The records:
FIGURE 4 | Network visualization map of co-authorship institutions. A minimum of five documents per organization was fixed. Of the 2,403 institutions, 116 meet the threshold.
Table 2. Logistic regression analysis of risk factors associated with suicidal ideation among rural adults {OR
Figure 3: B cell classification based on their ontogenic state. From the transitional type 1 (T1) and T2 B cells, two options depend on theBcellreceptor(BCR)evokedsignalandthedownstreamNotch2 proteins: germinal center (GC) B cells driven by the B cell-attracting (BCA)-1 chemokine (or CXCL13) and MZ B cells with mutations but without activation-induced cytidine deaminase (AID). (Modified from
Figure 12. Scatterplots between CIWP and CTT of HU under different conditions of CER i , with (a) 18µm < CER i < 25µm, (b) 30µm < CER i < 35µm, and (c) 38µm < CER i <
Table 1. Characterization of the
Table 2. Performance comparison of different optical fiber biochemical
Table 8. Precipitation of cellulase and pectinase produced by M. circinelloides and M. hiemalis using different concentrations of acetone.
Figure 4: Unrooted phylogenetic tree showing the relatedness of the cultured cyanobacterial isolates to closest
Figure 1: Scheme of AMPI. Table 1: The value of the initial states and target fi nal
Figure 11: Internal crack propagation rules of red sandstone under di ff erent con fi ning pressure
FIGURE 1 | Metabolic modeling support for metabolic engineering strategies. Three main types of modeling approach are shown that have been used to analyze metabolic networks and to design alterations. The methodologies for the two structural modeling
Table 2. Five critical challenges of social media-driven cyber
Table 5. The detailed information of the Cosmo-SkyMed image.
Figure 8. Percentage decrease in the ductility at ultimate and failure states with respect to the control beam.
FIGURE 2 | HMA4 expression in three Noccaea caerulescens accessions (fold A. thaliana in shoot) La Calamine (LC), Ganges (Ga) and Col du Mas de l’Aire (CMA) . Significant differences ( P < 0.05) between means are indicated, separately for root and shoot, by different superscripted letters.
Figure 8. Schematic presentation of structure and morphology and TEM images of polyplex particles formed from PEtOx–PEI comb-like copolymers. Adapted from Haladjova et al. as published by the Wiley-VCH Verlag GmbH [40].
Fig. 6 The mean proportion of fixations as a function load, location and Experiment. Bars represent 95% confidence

What the task asks:
Where does the word "under" appear in the records? Copy every line that holds it.

Written solution:
Figure 12. Scatterplots between CIWP and CTT of HU under different conditions of CER i , with (a) 18µm < CER i < 25µm, (b) 30µm < CER i < 35µm, and (c) 38µm < CER i <
Figure 11: Internal crack propagation rules of red sandstone under di ff erent con fi ning pressure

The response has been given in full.